Is there any evidence of ancient Earthquake Early Warning?

Volcanic eruptions and seismic activy have long existed since the formation of our planet. Upon recent decades archaeologists have found that ancient cultures also knew about frecuent ocurrence of natural disasters and therefore came up Earthquake- Resistant Construction techniques as mentioned by J. M. Driessen for Journal of the Society of Architectural Historians in 1987.

This is the case for the Minoan civilization who flourished in the Middle Bronze Age on the island of Crete located in the eastern Mediterranean from c. 2000 BCE until c. 1500 BCE. By the early 20th century, the archaeologist Sir Arthur Evans was first person to uncover thr ruins of a highly developed civilation. Upon his many discoveries, it has been found that the first palaces were constructed around 2000 BCE and, following destructive earthquakes and fires, rebuilt again c. 1700 BCE. These second palaces survived until their final destruction between 1500 BCE and 1450 BCE, once again by either earthquake, fire, or possibly invasion (or a combination of all three).

The palaces were well-appointed, monumental structures with large courts, colonnades, ceilings supported by tapered wooden columns. The lack of windows, the size of the rooms, roof and floor construction, and the presence of partition walls, all indicate of the vast knowledge of natural disasters in the area and therefore helped improve the anti-seismic capability of Minoan houses. By developing cornices ring beams, and wooden frames as flexible construction material ‘Villa of the Lilies’ at Amnissos is a clear example of the this highly developed construction technique during the Bronze Age in Crete.
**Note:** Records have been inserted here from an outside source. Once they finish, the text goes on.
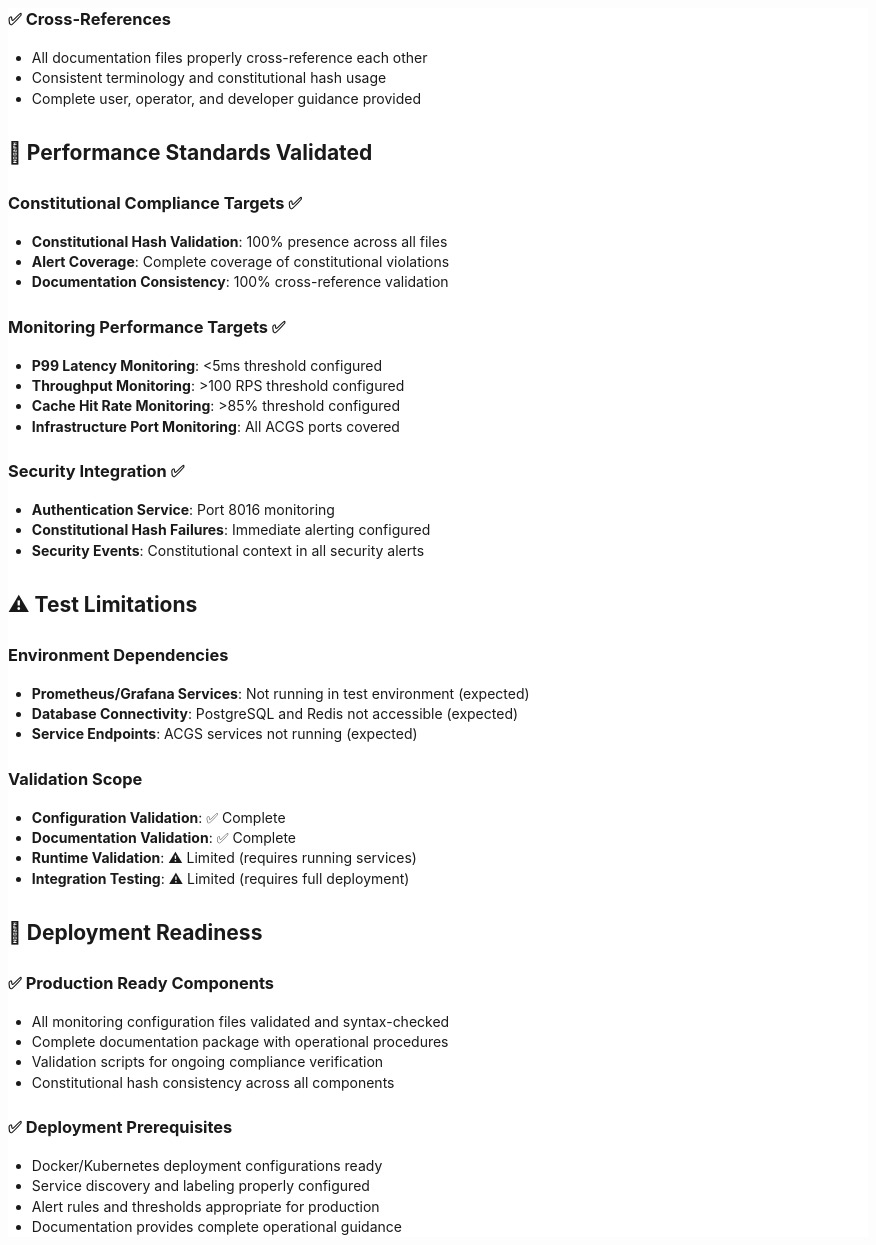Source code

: ### ✅ Cross-References
- All documentation files properly cross-reference each other
- Consistent terminology and constitutional hash usage
- Complete user, operator, and developer guidance provided

## 🎯 Performance Standards Validated

### Constitutional Compliance Targets ✅
- **Constitutional Hash Validation**: 100% presence across all files
- **Alert Coverage**: Complete coverage of constitutional violations
- **Documentation Consistency**: 100% cross-reference validation

### Monitoring Performance Targets ✅
- **P99 Latency Monitoring**: <5ms threshold configured
- **Throughput Monitoring**: >100 RPS threshold configured
- **Cache Hit Rate Monitoring**: >85% threshold configured
- **Infrastructure Port Monitoring**: All ACGS ports covered

### Security Integration ✅
- **Authentication Service**: Port 8016 monitoring
- **Constitutional Hash Failures**: Immediate alerting configured
- **Security Events**: Constitutional context in all security alerts

## ⚠️ Test Limitations

### Environment Dependencies
- **Prometheus/Grafana Services**: Not running in test environment (expected)
- **Database Connectivity**: PostgreSQL and Redis not accessible (expected)
- **Service Endpoints**: ACGS services not running (expected)

### Validation Scope
- **Configuration Validation**: ✅ Complete
- **Documentation Validation**: ✅ Complete
- **Runtime Validation**: ⚠️ Limited (requires running services)
- **Integration Testing**: ⚠️ Limited (requires full deployment)

## 🚀 Deployment Readiness

### ✅ Production Ready Components
- All monitoring configuration files validated and syntax-checked
- Complete documentation package with operational procedures
- Validation scripts for ongoing compliance verification
- Constitutional hash consistency across all components

### ✅ Deployment Prerequisites
- Docker/Kubernetes deployment configurations ready
- Service discovery and labeling properly configured
- Alert rules and thresholds appropriate for production
- Documentation provides complete operational guidance
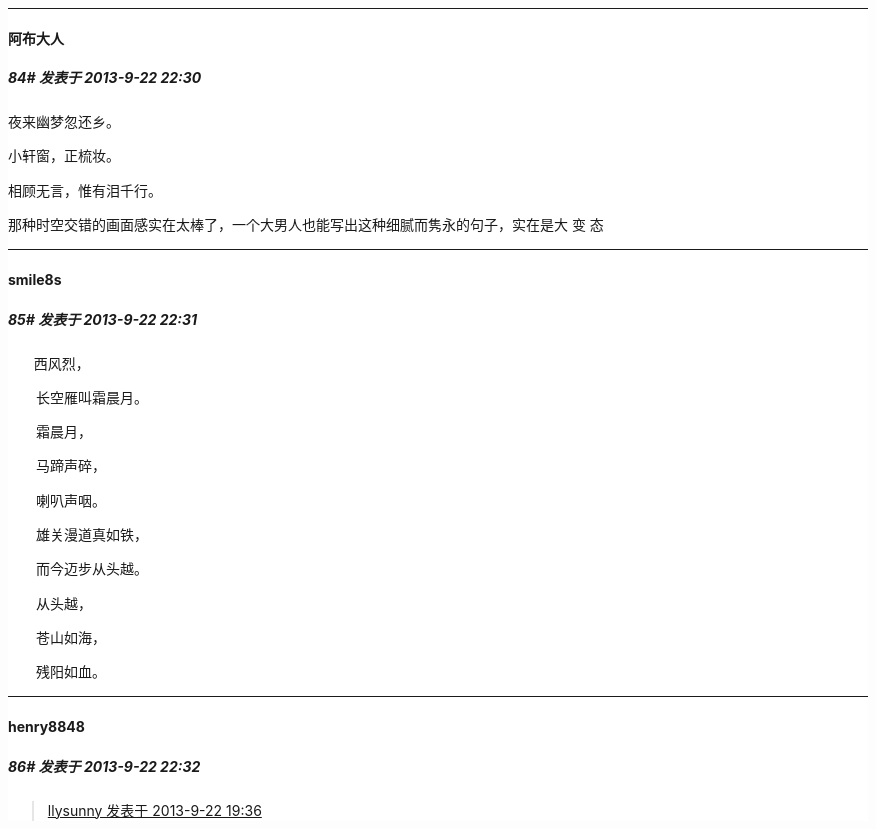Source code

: 
*****

####  阿布大人  
##### 84#       发表于 2013-9-22 22:30




夜来幽梦忽还乡。

小轩窗，正梳妆。

相顾无言，惟有泪千行。



那种时空交错的画面感实在太棒了，一个大男人也能写出这种细腻而隽永的句子，实在是大 变 态







*****

####  smile8s  
##### 85#       发表于 2013-9-22 22:31




　   西风烈，

　　长空雁叫霜晨月。

　　霜晨月，

　　马蹄声碎，

　　喇叭声咽。

　　雄关漫道真如铁，

　　而今迈步从头越。

　　从头越，

　　苍山如海，

　　残阳如血。







*****

####  henry8848  
##### 86#       发表于 2013-9-22 22:32



<blockquote><a href="httphttps://bbs.saraba1st.com/2b/forum.php?mod=redirect&amp;goto=findpost&amp;pid=23102105&amp;ptid=956833" target="_blank">llysunny 发表于 2013-9-22 19:36</a>
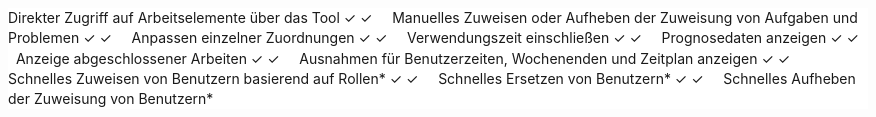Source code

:    <td>Direkter Zugriff auf Arbeitselemente über das Tool</td> 
   <td>✓</td> 
   <td>✓</td> 
   <td> </td> 
   <td> </td> 
  </tr> 
  <tr> 
   <td>Manuelles Zuweisen oder Aufheben der Zuweisung von Aufgaben und Problemen</td> 
   <td>✓</td> 
   <td>✓</td> 
   <td> </td> 
   <td> </td> 
  </tr> 
  <tr> 
   <td>Anpassen einzelner Zuordnungen</td> 
   <td>✓</td> 
   <td>✓</td> 
   <td> </td> 
   <td> </td> 
  </tr> 
  <tr> 
   <td>Verwendungszeit einschließen</td> 
   <td>✓</td> 
   <td>✓</td> 
   <td> </td> 
   <td> </td> 
  </tr> 
  <tr> 
   <td>Prognosedaten anzeigen </td> 
   <td>✓</td> 
   <td>✓</td> 
   <td> </td> 
   <td> </td> 
  </tr> 
  <tr> 
   <td>Anzeige abgeschlossener Arbeiten</td> 
   <td>✓</td> 
   <td>✓</td> 
   <td> </td> 
   <td> </td> 
  </tr> 
  <tr> 
   <td>Ausnahmen für Benutzerzeiten, Wochenenden und Zeitplan anzeigen</td> 
   <td>✓</td> 
   <td>✓</td> 
   <td> </td> 
   <td> </td> 
  </tr> 
  <tr data-mc-conditions=""> 
   <td><span>Schnelles Zuweisen von Benutzern basierend auf Rollen*</span> </td> 
   <td>✓</td> 
   <td><span>✓</span> </td> 
   <td> </td> 
   <td> </td> 
  </tr> 
  <tr data-mc-conditions=""> 
   <td><span>Schnelles Ersetzen von Benutzern*</span> </td> 
   <td>✓</td> 
   <td><span>✓</span> </td> 
   <td> </td> 
   <td> </td> 
  </tr> 
  <tr data-mc-conditions=""> 
   <td><span>Schnelles Aufheben der Zuweisung von Benutzern*</span> </td>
As mentioned before, Dr. Driessen believes that with frequency of these earthquakes, Minoans not only implemented Earthquake- Resistant Construction techniques but also developed earthquake prevention mechanisms that were later used throught Aegen Sea as architectural koiné in earthquake-stricken areas in the ancient Mediterranean and Near East, and much later implemented by the Romans.